La Corte di Appello di Catanzaro, terza sezione penale, ha pronunciato la sentenza nel processo Overture, riformando parzialmente la decisione emessa dal Tribunale di Cosenza.

Il collegio, presieduto da Antonio Battaglia e composto dai consiglieri Carlo Fontanazza e Abigail Mellace, ha disposto una serie di assoluzioni, declaratorie di improcedibilità e rideterminazioni di pena nei confronti dei numerosi imputati, confermando nel resto la sentenza di primo grado.

In particolare, la Corte ha assolto Dimitri Bruno dal reato ascrittogli perché il fatto non sussiste, nonché Alfredo Fusaro (difeso dall’avvocato Pierluigi Pugliese) dai reati contestati per non aver commesso il fatto. È stata inoltre pronunciata l’assoluzione di Pietro Mazzei e Ottavio Mignolo in relazione al capo 57, limitatamente agli episodi del 13 giugno 2016 e del 3 maggio 2018. Per entrambi, la Corte ha proceduto alla rideterminazione della pena per i residui reati: tre anni di reclusione ed euro 3.000 di multa per Mazzei; un anno, quattro mesi e venti giorni di reclusione ed euro 600 di multa per Mignolo.

È stata dichiarata la non doversi procedere nei confronti di Mario Esposito, Alessandro Esposito, Francesco Le Piane, Claudio Altomare, Egidio Cipolla e Cesare Quarta in ordine al reato di tentate lesioni, così riqualificato il capo 60 dell’imputazione, per difetto di querela, ritenendo che l’azione penale non potesse essere iniziata.

Per i restanti capi di imputazione, la Corte ha rideterminato le pene inflitte a Egidio Cipolla e Cesare Quarta in sei anni e sette mesi di reclusione, a Riccardo Gaglianese in quindici anni e sei mesi di reclusione e a Massimo Fortino uno anno e due mesi di reclusione, oltre a 2.500 euro di multa. È stato inoltre concesso a Luca Imbrogno il beneficio della non menzione della condanna.

Nel resto, la sentenza di primo grado è stata integralmente confermata. La Corte ha condannato Alfonsino Falbo (17 anni), Vincenzo Laurato (10 anni e 8 mesi), Giuseppina Carbone (6 anni e 10 mesi), Gianfranco Fusaro (6 anni e 8 mesi), Manuel Forte (6 anni e 9 mesi), Vittorio Imbrogno (2 anni e 8 mesi), Gaetano Bartone (6 anni e 9 mesi), Francesco Amendola (un anno e 6 mesi), Gianluca Stocchetti (un anno e sei mesi), Carmine Lio (3 anni e 20 giorni) e Umberto Mazzei (10 mesi) al pagamento delle ulteriori spese processuali.

In sede civile, Pietro Mazzei è stato condannato alla refusione delle spese di lite in favore della parte civile, liquidate in complessivi 2.300 euro oltre accessori di legge. Ottavio Mignolo e Pietro Mazzei sono stati inoltre condannati alla refusione delle spese sostenute dalle parti civili e dalla Società di mutuo soccorso Cesare Pozzo, anch’esse liquidate in 2.300 euro ciascuna, oltre accessori. La Corte ha infine fissato in novanta giorni il termine per il deposito delle motivazioni.

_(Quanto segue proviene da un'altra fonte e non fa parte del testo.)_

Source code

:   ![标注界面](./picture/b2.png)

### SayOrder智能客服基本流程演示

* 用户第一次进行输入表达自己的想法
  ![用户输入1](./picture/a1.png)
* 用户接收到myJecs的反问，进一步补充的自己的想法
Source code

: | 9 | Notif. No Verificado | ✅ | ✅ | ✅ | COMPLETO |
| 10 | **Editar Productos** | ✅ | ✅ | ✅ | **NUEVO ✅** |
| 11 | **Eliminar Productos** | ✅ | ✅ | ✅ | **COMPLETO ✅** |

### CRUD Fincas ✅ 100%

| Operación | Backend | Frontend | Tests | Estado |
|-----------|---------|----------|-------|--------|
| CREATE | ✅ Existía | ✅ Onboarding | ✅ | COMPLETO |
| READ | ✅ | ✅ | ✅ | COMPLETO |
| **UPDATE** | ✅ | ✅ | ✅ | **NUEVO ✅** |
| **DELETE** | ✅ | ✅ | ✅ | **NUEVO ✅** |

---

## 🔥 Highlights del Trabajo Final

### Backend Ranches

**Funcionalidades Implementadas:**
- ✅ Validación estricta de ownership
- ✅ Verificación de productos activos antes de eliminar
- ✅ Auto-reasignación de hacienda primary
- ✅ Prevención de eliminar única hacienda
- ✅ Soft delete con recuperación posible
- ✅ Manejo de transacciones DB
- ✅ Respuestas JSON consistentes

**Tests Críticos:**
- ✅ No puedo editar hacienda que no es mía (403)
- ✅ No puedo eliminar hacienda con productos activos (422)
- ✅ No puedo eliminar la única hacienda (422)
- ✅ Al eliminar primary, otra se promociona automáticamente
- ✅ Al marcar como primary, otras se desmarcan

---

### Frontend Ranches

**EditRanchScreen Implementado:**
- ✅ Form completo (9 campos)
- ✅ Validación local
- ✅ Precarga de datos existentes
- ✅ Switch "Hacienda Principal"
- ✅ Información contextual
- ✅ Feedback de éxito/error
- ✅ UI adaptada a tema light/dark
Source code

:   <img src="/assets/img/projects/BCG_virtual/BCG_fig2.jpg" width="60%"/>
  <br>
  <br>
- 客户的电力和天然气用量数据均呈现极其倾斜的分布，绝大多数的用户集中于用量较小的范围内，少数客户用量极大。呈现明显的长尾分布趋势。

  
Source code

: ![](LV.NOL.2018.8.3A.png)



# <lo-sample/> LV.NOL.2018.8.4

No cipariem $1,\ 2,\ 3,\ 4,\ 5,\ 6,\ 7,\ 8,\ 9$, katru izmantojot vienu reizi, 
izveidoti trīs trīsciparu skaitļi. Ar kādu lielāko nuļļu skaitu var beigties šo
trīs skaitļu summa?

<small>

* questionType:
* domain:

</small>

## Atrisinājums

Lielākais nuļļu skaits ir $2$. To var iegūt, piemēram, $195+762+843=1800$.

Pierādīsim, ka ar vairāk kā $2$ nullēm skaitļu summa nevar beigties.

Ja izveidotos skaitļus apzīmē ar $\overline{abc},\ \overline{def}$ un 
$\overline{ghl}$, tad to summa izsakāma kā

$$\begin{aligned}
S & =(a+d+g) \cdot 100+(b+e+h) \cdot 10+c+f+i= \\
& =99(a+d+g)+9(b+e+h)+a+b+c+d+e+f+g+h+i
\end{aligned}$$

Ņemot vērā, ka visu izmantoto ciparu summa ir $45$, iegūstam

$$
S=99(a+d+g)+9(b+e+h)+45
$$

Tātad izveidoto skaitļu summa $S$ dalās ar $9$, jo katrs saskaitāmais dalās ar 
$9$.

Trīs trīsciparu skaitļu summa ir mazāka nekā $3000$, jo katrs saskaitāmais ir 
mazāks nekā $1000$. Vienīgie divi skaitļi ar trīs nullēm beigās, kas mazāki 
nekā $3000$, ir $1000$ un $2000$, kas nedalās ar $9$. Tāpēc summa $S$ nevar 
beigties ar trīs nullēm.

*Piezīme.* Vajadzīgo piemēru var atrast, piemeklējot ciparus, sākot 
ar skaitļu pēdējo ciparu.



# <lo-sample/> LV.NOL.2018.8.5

Il processo Overture vedeva a giudizio due distinti filoni investigativi: uno relativo a un presunto sodalizio dedito al traffico di sostanze stupefacenti, che secondo l’accusa sarebbe stato diretto da Alfonsino Falbo; l’altro incentrato su una serie di tentate estorsioni attribuite a un gruppo riconducibile a Gianfranco Sganga. In fase cautelare, il Tribunale del Riesame di Catanzaro aveva escluso la sussistenza della gravità indiziaria in ordine all’ipotesi associativa di tipo mafioso, non contestata nel rito ordinario.

Nel collegio difensivo figurano gli avvocati Antonio Ingrosso, Filippo Cinnante, Maurizio Nucci, Gianpiero Calabrese, Andrea Sarro, Carlo Monaco, Antonio Gerace, Natasha Gardi, Paolo Rizzuti, Marcello Manna, Giuseppe Manna, Ugo Ledonne, Giuseppe Lanzino, Ernesto Gallo, Cristian Cristiano, Francesco Chiaia, Giovanni Cadavero, Antonio Quintieri, Pierluigi Pugliese e Matteo Cristiani.